No doubt any number of people have referred to Pulp Fiction with a similar epithet.
Follow Ups:
Don't be put off by the strength of expressions. Opinions, strongly stated, beget good discussion.Yet, I would appreciate it if you could clarify the "point" that breezed past me. Because, to coin your phrase, it did seem like so much wind to me. It's not that the film did not have a point, which, to my mind, was "revenge." It's just that it dealt the whole concept of revenge in a very obvious and two-dimensional way. Characterization is reduced to samurai robe and a sword. Plot is reduced to killing and maming scores of faceless motivationless automatons, video-game style. Revenge is reduced to mere bloodsport.

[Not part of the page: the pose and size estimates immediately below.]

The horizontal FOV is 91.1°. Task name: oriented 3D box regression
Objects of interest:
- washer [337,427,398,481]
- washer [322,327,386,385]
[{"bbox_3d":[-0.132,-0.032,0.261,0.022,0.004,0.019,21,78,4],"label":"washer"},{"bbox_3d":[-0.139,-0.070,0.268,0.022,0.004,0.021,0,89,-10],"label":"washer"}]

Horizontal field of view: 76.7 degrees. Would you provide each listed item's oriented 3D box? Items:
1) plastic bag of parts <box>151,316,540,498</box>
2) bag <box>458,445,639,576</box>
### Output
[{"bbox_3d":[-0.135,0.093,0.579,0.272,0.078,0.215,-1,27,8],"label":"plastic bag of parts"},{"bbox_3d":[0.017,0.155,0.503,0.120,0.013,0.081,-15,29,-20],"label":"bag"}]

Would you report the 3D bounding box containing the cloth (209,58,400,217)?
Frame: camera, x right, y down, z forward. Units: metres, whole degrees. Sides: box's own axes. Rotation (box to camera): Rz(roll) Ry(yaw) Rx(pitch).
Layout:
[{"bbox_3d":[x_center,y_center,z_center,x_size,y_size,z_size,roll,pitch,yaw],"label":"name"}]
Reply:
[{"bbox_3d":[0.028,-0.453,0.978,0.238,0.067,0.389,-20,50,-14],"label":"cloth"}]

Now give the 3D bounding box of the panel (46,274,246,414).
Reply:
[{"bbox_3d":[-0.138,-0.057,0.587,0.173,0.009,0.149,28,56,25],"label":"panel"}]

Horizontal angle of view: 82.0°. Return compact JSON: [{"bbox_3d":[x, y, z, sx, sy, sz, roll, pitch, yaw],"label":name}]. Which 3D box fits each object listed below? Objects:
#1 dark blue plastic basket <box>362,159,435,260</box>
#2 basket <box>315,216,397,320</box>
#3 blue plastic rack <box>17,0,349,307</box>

KBV1 has all the complexity of a Steve Reeves Hurcules flick; it's just that the director had more money and more technology to play with.
I realize that intelligent people admire this movie. I admire some of QT's other work. But this one doesn't measure up.
And I do stand by my comment that the film does betray a certain prurience on QT's part -- I am thinking primarily of the hospital scene -- a certain relishing of perversion and sadism.
A lot of folks admire "Resevoir Dogs," a worse and even more prurient film, in my estimation, than KBV1. I don't.
So far, I haven't heard anyone give a statement of the film's artist or thematic merit. Was it titillating? suspenseful? Does it evoke any kind of visceral reaction? Yes. But this doesn't make it a good film.